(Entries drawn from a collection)
--
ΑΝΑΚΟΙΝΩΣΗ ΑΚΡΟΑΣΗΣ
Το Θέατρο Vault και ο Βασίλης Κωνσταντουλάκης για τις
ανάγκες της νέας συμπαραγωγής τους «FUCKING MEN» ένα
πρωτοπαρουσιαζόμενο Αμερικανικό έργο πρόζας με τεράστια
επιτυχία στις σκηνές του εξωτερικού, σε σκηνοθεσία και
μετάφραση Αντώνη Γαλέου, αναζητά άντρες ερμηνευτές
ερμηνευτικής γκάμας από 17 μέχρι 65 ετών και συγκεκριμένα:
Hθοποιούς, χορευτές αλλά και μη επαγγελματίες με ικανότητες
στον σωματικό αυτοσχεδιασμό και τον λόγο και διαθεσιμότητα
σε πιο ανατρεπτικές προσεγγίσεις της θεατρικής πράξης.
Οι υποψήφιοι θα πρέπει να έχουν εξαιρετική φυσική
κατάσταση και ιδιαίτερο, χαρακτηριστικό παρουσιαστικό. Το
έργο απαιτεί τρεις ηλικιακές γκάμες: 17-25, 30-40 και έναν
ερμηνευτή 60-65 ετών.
--
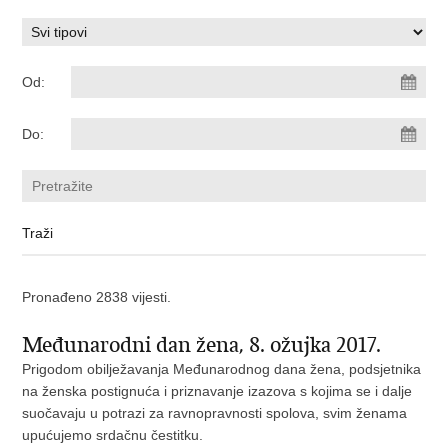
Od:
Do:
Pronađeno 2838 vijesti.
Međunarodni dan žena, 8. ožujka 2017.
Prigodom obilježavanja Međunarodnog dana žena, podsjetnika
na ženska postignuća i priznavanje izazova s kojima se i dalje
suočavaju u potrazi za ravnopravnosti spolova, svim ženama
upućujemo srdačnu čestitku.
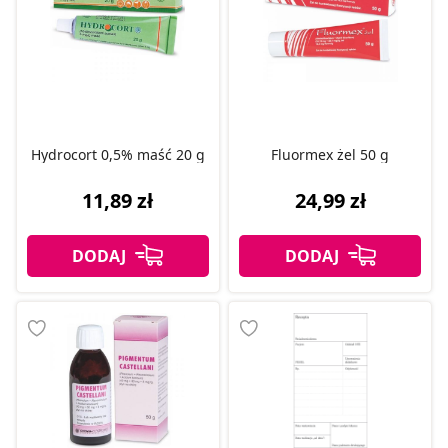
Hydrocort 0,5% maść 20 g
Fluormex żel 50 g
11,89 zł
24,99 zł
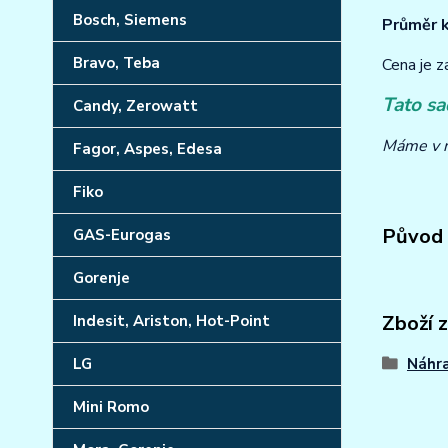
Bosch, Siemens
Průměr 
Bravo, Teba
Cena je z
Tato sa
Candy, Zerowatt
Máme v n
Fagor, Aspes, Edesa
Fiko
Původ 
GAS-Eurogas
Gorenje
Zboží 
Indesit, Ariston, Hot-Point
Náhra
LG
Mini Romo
--
● Task prompt
Rewrite the lines starting at "ΑΝΑΚΟΙΝΩΣΗ ΑΚΡΟΑΣΗΣ" and ending at "μετάφραση Αντώνη Γαλέου, αναζητά", putting "παραγωγής" in place of "συμπαραγωγής" and keeping everything else the same.

● Solution to the exercise
ΑΝΑΚΟΙΝΩΣΗ ΑΚΡΟΑΣΗΣ
Το Θέατρο Vault και ο Βασίλης Κωνσταντουλάκης για τις
ανάγκες της νέας παραγωγής τους «FUCKING MEN» ένα
πρωτοπαρουσιαζόμενο Αμερικανικό έργο πρόζας με τεράστια
επιτυχία στις σκηνές του εξωτερικού, σε σκηνοθεσία και
μετάφραση Αντώνη Γαλέου, αναζητά άντρες ερμηνευτές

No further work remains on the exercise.